### Task goal
The required output is the exact run of lines below that opens at the line with "La isla Cabritos" and closes at the line with "consecuencia.".

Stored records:
——————————

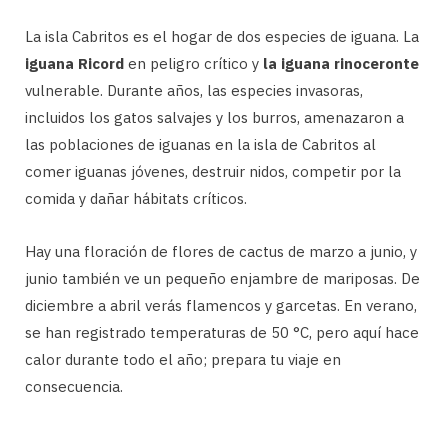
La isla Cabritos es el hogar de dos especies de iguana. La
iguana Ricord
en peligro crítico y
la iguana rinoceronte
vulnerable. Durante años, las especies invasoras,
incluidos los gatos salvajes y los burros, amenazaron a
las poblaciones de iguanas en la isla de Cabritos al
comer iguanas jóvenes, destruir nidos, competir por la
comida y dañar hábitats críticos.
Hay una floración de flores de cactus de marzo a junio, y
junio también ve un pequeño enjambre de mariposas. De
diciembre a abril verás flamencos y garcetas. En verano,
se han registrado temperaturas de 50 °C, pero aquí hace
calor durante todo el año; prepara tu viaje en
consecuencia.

——————————

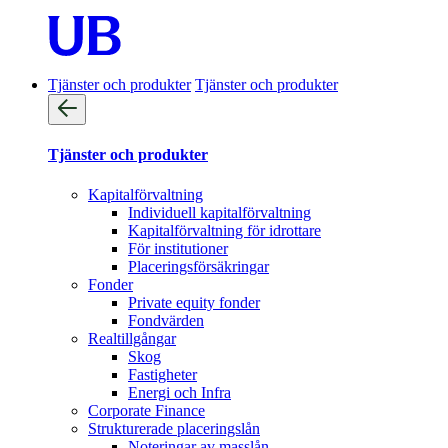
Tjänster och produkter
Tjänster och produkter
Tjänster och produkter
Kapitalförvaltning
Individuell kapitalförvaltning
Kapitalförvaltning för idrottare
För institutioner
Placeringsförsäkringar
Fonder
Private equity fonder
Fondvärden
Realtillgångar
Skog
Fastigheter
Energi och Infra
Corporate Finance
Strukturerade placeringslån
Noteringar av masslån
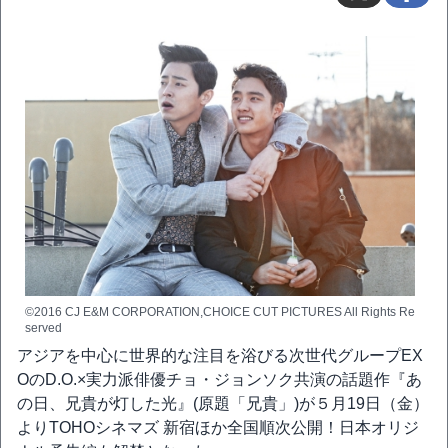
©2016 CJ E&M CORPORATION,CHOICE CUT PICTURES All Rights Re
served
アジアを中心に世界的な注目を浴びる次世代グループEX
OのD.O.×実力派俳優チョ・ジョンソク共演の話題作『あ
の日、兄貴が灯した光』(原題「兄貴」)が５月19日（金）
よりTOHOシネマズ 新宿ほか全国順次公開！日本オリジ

——————————

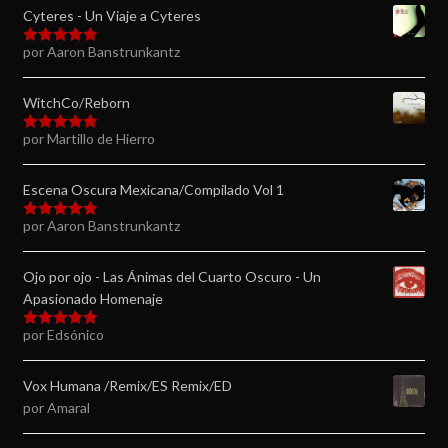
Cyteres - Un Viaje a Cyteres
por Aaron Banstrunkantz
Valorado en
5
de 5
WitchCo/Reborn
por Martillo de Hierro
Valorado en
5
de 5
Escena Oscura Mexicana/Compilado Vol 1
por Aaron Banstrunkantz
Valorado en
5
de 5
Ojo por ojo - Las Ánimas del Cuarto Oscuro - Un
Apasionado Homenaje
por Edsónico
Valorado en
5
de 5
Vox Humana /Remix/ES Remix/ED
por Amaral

——————————

### Worked solution
La isla Cabritos es el hogar de dos especies de iguana. La
iguana Ricord
en peligro crítico y
la iguana rinoceronte
vulnerable. Durante años, las especies invasoras,
incluidos los gatos salvajes y los burros, amenazaron a
las poblaciones de iguanas en la isla de Cabritos al
comer iguanas jóvenes, destruir nidos, competir por la
comida y dañar hábitats críticos.
Hay una floración de flores de cactus de marzo a junio, y
junio también ve un pequeño enjambre de mariposas. De
diciembre a abril verás flamencos y garcetas. En verano,
se han registrado temperaturas de 50 °C, pero aquí hace
calor durante todo el año; prepara tu viaje en
consecuencia.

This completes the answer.